Founded in 1881, the national organization has more than 170,000 members active in branches all over the country, including in Albuquerque.
Members of the Albuquerque branch gathered on Nov. 4 to celebrate the 90th anniversary since the group got its start in 1927. It was in October of that year that Mrs. Charles Root put a notice in the Albuquerque Journal announcing she would host a meeting of university women to organize a chapter of the AAUW “to co-operate with the national order in promoting educational, civic and social progress of women.”
Over the decades, the organization has helped found Albuquerque Museum of Art and History, provided scholarships to help women complete master’s degrees, lobbied legislators on policy related to women and promoted education for girls and women.
“What we’ve stood for is the advancement of women and girls,” said Joy Donelson, branch program director and vice president.
The anniversary celebration at the North Domingo Baca Multigenerational Center drew nearly 75 people, mostly present and former AAUW members, guests and some student members from the recently formed University of New Mexico affiliate. The theme was “AAUW’s Vision – Yesterday, Today & Tomorrow.”
Members and students gave a fashion show modeling outfits from each decade of its history from the 1920s through to the present day. Lifetime AAUW member Julia Brown who was recently elected as chair of the board of directors of the national organization, gave the keynote speech.
Brown is a lawyer in Las Cruces and former Doña Ana County manager. She received the Presidential Lifetime Achievement Award in 2016, an honor that recognizes a citizen’s contributions to the nation.
Her speech focused on the branch history and left those in attendance with a call to action.
“The challenge I leave you with today, is to celebrate, pat yourselves on the back, take a deep breath, refresh and renew yourselves because we must fight on,” Brown said.

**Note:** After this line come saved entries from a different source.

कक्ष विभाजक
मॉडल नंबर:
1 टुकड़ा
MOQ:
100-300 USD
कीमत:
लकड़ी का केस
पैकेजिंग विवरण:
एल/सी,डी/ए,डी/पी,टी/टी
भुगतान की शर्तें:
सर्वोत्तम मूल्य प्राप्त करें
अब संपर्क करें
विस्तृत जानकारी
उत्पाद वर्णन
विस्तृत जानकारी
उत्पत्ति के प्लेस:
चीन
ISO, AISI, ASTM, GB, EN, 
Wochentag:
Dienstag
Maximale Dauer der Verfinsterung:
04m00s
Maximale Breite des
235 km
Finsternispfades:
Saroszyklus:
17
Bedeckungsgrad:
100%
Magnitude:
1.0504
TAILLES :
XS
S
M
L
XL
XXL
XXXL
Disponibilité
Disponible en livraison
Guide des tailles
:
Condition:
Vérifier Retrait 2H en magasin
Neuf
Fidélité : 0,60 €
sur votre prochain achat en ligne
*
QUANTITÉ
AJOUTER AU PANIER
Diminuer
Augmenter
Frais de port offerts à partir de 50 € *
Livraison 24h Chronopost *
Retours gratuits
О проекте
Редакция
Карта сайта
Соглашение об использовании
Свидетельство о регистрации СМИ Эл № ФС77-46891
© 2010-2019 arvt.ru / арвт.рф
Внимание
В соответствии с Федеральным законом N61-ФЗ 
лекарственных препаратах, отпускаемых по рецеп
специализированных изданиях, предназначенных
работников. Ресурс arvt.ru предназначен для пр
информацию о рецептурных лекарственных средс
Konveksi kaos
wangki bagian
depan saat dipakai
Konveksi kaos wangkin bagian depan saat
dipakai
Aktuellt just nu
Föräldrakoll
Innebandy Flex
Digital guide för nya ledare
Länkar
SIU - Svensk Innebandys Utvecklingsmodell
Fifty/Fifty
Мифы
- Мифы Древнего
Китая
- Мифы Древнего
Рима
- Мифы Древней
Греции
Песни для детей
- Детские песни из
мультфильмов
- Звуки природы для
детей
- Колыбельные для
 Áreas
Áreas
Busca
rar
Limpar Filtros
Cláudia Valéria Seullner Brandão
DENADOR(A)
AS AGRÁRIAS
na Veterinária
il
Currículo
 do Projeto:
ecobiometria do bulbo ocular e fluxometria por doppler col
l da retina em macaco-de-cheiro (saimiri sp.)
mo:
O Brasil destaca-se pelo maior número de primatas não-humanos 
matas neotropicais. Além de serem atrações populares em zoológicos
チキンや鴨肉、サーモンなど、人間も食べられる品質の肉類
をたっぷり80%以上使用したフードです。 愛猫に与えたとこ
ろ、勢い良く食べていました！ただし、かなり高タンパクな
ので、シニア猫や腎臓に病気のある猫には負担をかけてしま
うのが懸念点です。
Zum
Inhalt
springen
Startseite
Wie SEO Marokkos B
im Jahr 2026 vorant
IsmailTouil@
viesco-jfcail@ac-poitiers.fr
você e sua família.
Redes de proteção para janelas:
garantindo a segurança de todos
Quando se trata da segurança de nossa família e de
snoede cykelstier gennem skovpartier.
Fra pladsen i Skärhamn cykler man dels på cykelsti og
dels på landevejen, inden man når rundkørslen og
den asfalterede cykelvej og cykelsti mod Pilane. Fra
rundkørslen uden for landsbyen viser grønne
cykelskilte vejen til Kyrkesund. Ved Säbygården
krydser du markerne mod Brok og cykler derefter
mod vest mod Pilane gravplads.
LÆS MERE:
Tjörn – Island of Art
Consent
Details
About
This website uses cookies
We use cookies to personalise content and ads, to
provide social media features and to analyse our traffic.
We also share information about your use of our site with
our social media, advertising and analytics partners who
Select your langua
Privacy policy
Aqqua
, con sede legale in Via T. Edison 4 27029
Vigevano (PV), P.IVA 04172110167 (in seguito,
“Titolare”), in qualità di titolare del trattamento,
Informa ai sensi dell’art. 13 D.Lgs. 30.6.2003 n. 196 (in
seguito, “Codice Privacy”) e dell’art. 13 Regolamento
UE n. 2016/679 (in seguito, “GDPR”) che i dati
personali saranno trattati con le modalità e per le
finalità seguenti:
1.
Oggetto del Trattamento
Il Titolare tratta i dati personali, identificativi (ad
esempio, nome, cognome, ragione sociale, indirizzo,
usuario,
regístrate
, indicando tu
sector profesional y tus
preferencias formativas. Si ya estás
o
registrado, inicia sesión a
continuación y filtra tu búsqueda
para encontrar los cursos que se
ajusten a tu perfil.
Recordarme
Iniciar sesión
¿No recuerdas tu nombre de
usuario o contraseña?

In recent years, AAUW supported the New Mexico Fair Pay for Women Act passed by the Legislature in 2013. Its Tech Trek program started in 2014 has helped support middle school girls from all over the state to attend a weeklong summer camp at New Mexico Technical Institute in Socorro where they learn about opportunities in science and engineering careers. So far, 240 girls have benefited, many from families where no one has gone to college.
Most recently AAUW representatives attended a hearing in Santa Fe to protest controversial changes to the science teaching standards that the state Public Education Department proposed for students from kindergarten to high school.
“I’m very proud of everything we’ve done,” said Janet Matwiyosf, media co-chair and past president of the Albuquerque branch.
Albuquerque’s AAUW branch currently has about 100 members, down from 500 members in 1965. Matwiyosf said numbers declined as more women entered the workforce, but over the years the membership has diversified from being mostly teachers to including a wider variety of occupations.